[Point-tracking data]
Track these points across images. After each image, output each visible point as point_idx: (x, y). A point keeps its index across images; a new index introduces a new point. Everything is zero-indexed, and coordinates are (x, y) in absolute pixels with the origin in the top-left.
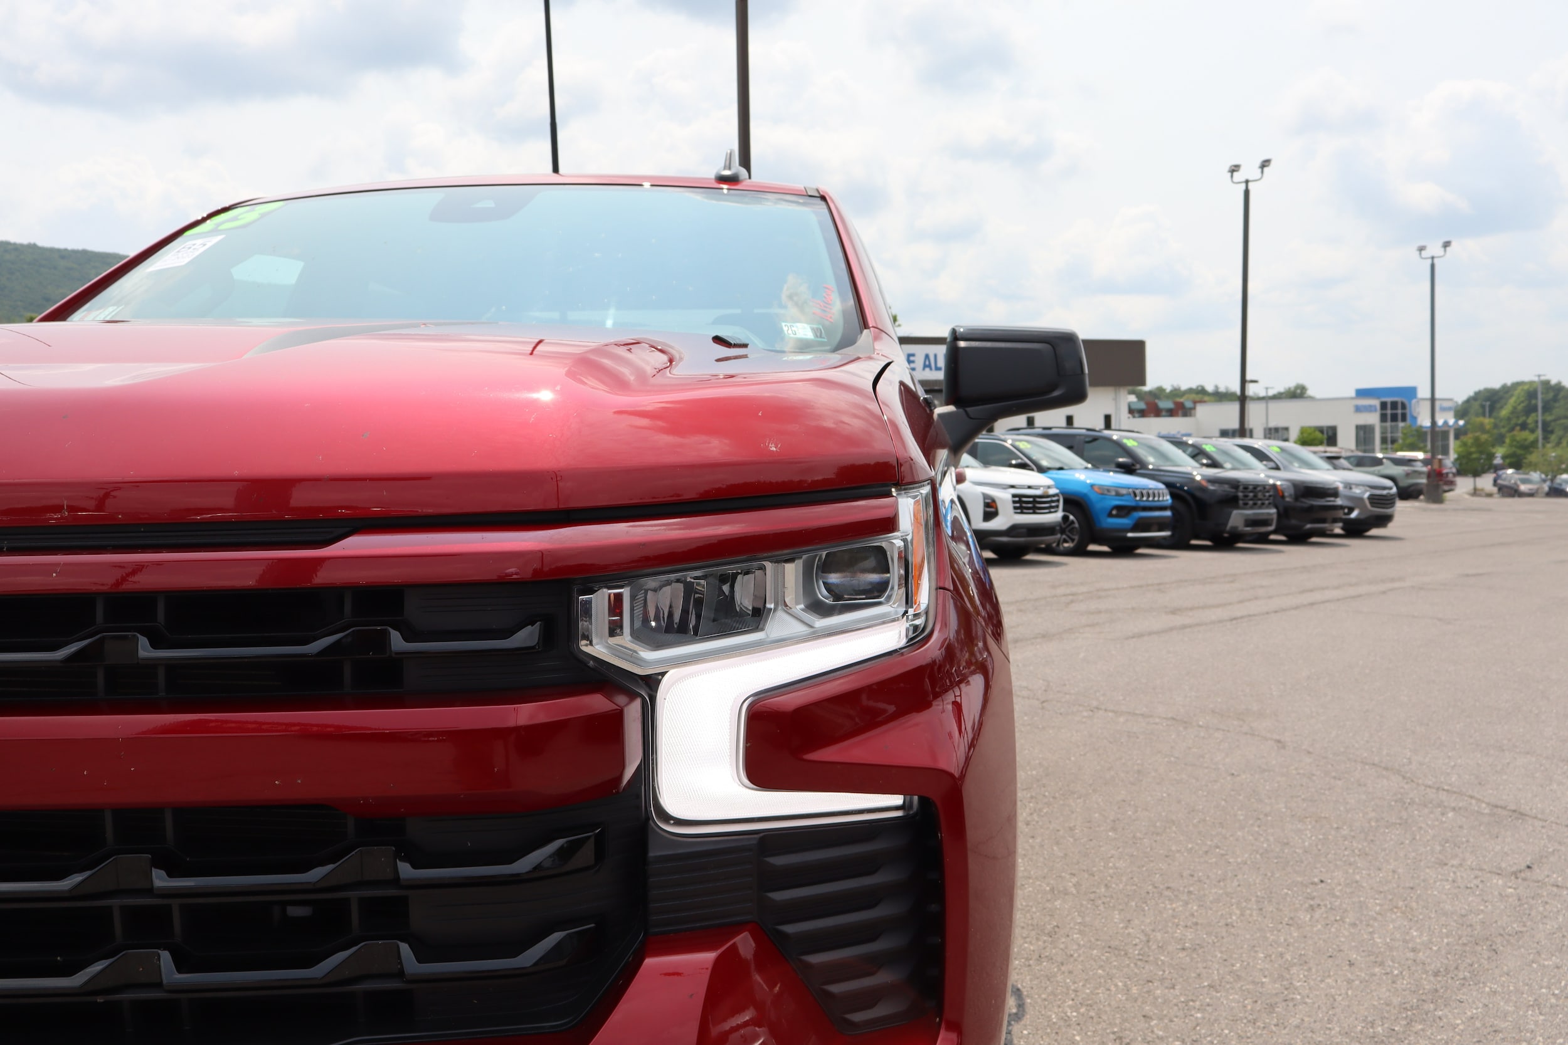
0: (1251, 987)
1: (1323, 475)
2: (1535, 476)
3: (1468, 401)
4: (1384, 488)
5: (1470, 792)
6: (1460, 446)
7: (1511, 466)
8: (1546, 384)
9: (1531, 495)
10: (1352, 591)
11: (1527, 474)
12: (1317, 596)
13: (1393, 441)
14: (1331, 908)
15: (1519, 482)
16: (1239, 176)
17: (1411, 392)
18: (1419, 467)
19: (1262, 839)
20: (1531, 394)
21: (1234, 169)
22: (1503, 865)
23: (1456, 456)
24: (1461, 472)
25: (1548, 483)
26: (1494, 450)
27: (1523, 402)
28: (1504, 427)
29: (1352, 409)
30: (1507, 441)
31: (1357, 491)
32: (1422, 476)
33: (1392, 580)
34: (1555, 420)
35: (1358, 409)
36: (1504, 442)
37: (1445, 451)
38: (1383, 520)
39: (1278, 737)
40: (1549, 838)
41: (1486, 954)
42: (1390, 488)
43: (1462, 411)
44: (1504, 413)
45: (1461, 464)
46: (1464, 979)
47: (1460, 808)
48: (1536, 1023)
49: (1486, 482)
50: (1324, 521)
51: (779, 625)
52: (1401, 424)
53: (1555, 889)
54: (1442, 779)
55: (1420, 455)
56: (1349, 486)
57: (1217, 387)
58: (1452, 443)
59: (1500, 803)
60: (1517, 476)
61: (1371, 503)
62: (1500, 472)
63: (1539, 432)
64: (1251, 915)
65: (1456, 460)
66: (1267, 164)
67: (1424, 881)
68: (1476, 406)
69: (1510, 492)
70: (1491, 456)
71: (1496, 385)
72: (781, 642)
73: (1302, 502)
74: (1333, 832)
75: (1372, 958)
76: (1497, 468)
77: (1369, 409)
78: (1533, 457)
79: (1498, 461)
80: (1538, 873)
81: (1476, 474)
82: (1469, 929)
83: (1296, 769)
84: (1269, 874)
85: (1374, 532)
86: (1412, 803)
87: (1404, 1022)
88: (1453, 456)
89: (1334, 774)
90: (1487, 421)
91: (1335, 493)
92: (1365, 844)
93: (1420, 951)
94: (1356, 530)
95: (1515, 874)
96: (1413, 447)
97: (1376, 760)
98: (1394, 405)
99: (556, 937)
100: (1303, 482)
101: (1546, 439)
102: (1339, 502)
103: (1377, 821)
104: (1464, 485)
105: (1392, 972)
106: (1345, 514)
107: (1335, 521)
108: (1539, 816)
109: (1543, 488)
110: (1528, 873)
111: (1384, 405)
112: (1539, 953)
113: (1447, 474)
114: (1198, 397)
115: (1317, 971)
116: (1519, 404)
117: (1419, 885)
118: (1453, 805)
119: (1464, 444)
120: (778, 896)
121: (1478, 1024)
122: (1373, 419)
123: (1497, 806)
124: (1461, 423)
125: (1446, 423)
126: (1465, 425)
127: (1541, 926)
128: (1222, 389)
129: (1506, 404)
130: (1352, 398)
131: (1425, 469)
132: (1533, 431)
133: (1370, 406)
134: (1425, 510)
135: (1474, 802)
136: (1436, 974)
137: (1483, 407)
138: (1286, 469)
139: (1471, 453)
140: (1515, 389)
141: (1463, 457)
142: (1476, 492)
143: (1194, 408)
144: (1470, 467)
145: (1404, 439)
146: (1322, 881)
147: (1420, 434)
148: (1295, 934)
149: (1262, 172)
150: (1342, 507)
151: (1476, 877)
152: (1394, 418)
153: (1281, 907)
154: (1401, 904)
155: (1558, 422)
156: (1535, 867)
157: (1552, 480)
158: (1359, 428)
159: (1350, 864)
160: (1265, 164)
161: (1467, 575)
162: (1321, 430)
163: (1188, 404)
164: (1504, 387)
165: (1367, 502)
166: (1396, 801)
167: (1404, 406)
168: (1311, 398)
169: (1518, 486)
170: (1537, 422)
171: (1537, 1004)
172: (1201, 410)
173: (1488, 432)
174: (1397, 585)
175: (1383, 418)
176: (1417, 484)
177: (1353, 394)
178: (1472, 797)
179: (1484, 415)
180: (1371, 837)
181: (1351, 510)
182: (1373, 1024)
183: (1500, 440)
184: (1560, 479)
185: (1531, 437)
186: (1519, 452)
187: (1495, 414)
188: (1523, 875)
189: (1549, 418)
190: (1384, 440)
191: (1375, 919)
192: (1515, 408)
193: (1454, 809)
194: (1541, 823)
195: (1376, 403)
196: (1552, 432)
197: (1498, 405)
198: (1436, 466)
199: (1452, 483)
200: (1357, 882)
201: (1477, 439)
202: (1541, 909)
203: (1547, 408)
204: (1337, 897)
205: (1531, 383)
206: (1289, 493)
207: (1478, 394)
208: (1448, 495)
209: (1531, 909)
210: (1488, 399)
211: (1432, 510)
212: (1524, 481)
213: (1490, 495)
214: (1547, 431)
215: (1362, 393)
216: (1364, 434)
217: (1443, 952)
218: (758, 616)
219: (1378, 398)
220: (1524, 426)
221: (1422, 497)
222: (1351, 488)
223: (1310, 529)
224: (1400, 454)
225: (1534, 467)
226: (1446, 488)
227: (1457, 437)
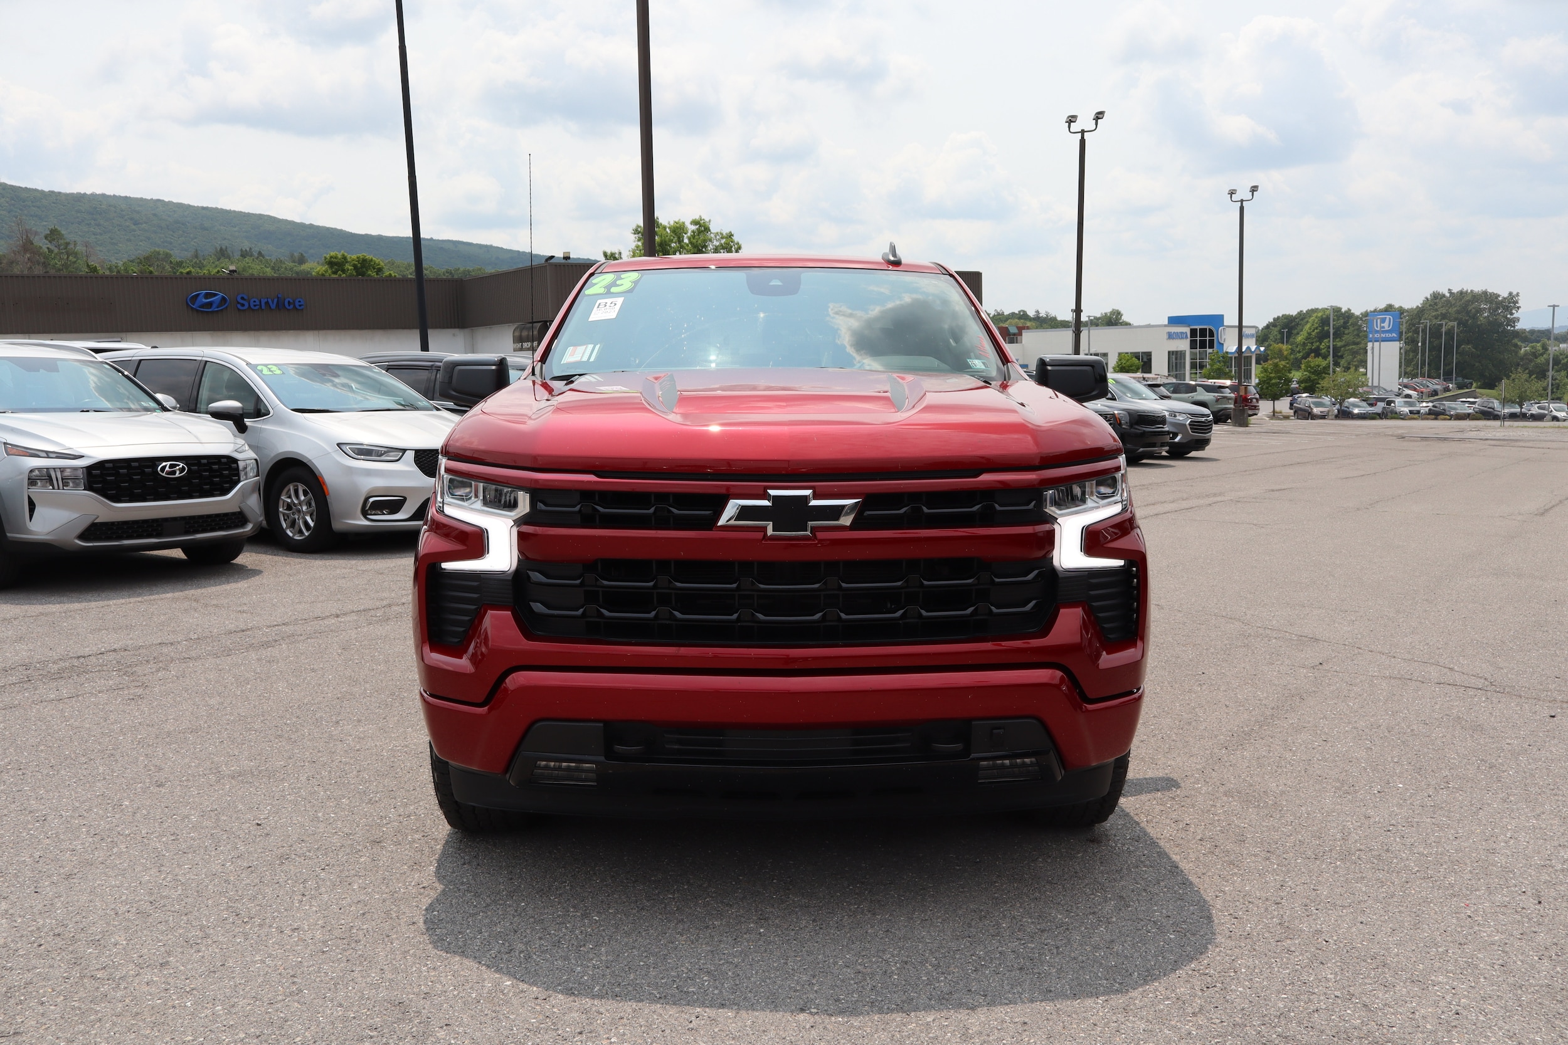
0: (1176, 716)
1: (1152, 404)
2: (1327, 400)
3: (1268, 327)
4: (1203, 415)
5: (1285, 629)
6: (1262, 372)
7: (1305, 390)
8: (1337, 310)
9: (1323, 417)
10: (1185, 504)
11: (1320, 397)
12: (1159, 508)
13: (1202, 367)
14: (1211, 685)
15: (1312, 406)
16: (1075, 127)
17: (1219, 319)
18: (1227, 393)
19: (1163, 656)
20: (1324, 321)
21: (1071, 120)
22: (1306, 663)
23: (1257, 381)
24: (1263, 396)
25: (1338, 406)
26: (1291, 375)
27: (1317, 328)
28: (1299, 352)
29: (1166, 336)
30: (1303, 366)
31: (1180, 418)
32: (1230, 401)
33: (1215, 495)
34: (1344, 346)
35: (1171, 336)
36: (1300, 368)
37: (1248, 376)
38: (1202, 444)
39: (1157, 603)
40: (1333, 650)
41: (1298, 700)
42: (1208, 416)
43: (1263, 337)
44: (1300, 339)
45: (1262, 389)
46: (1287, 710)
47: (1279, 638)
48: (1324, 724)
49: (1283, 405)
50: (1154, 445)
51: (1090, 503)
52: (1209, 350)
53: (1335, 673)
54: (1267, 623)
55: (1228, 383)
56: (1173, 414)
57: (1037, 312)
58: (1255, 369)
59: (1305, 634)
60: (1310, 400)
61: (1191, 428)
62: (1296, 396)
63: (1331, 358)
64: (1167, 689)
65: (1258, 385)
66: (1100, 116)
67: (1261, 671)
68: (1275, 331)
69: (1305, 414)
70: (1290, 381)
71: (1294, 313)
72: (1092, 509)
73: (1136, 429)
74: (1205, 651)
75: (1238, 704)
76: (1293, 393)
77: (1180, 336)
78: (1325, 383)
79: (1294, 385)
80: (1325, 666)
81: (1275, 398)
82: (1289, 691)
83: (1174, 620)
84: (1172, 671)
85: (1193, 454)
86: (1250, 635)
87: (1258, 727)
88: (1255, 381)
89: (1198, 622)
90: (1285, 347)
91: (1162, 420)
92: (1225, 656)
93: (1263, 700)
94: (1179, 452)
95: (1313, 668)
96: (1220, 375)
97: (1224, 614)
98: (1203, 332)
99: (1034, 602)
100: (1137, 411)
101: (1336, 364)
102: (1166, 428)
103: (1230, 645)
104: (1265, 407)
105: (1249, 709)
106: (1171, 439)
107: (1163, 445)
108: (1327, 640)
109: (1333, 410)
110: (1320, 667)
111: (1193, 332)
112: (1326, 699)
113: (1251, 399)
114: (1021, 323)
115: (1209, 710)
116: (1314, 331)
117: (1259, 673)
118: (1275, 636)
119: (1265, 370)
120: (1092, 593)
121: (1295, 725)
122: (1184, 345)
123: (1301, 636)
124: (1262, 349)
125: (1248, 348)
126: (1265, 350)
127: (1327, 689)
128: (1043, 314)
129: (1302, 330)
130: (1165, 326)
131: (1232, 395)
132: (1325, 357)
133: (1182, 333)
134: (1233, 433)
135: (1287, 634)
136: (1273, 708)
137: (1282, 333)
138: (1121, 399)
139: (1271, 379)
140: (1310, 317)
141: (1264, 382)
142: (1274, 415)
143: (1021, 334)
144: (1271, 391)
145: (1211, 365)
146: (1203, 673)
147: (1226, 359)
148: (1194, 696)
149: (1096, 124)
150: (1168, 433)
151: (1291, 669)
152: (1203, 345)
153: (1183, 685)
154: (1250, 682)
155: (1347, 348)
156: (1324, 664)
157: (1341, 404)
158: (1170, 353)
159: (1218, 665)
160: (1099, 116)
161: (1273, 491)
162: (1136, 355)
163: (1013, 330)
164: (1300, 313)
165: (1188, 427)
166: (1240, 635)
167: (1212, 334)
168: (1127, 324)
169: (1312, 409)
170: (1329, 347)
171: (1325, 717)
172: (1026, 336)
173: (1286, 358)
174: (1219, 499)
175: (1193, 345)
176: (1226, 409)
177: (1166, 322)
178: (1286, 632)
179: (1283, 343)
180: (1228, 652)
181: (1175, 435)
182: (1242, 727)
183: (1296, 365)
184: (1348, 402)
185: (1324, 363)
186: (1313, 377)
187: (1291, 340)
188: (1317, 667)
189: (1339, 344)
190: (1193, 366)
191: (1237, 688)
192: (1309, 334)
193: (1276, 638)
194: (1328, 644)
195: (1187, 330)
196: (1342, 357)
197: (1295, 332)
198: (1242, 393)
199: (1256, 408)
200: (1223, 673)
201: (1276, 365)
202: (1327, 681)
203: (1338, 335)
204: (1214, 680)
205: (1324, 310)
206: (1125, 420)
207: (1276, 320)
208: (1252, 419)
209: (1322, 681)
210: (1285, 326)
211: (1239, 433)
212: (1318, 405)
213: (1287, 418)
214: (1338, 356)
215: (1174, 321)
216: (1175, 359)
217: (1275, 700)
218: (1083, 500)
219: (1189, 326)
220: (1317, 353)
221: (1229, 421)
222: (1175, 416)
223: (1143, 452)
224: (1211, 382)
225: (1326, 391)
226: (1250, 412)
227: (1258, 362)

[Directions]: Return each line of the material above that contains the string "indexed".

[Reply to the exercise]:
Track these points across images. After each image, output each visible point as point_idx: (x, y). A point keeps its index across images; a new index introduces a new point. Everything is zero-indexed, and coordinates are (x, y) in absolute pixels with the origin in the top-left.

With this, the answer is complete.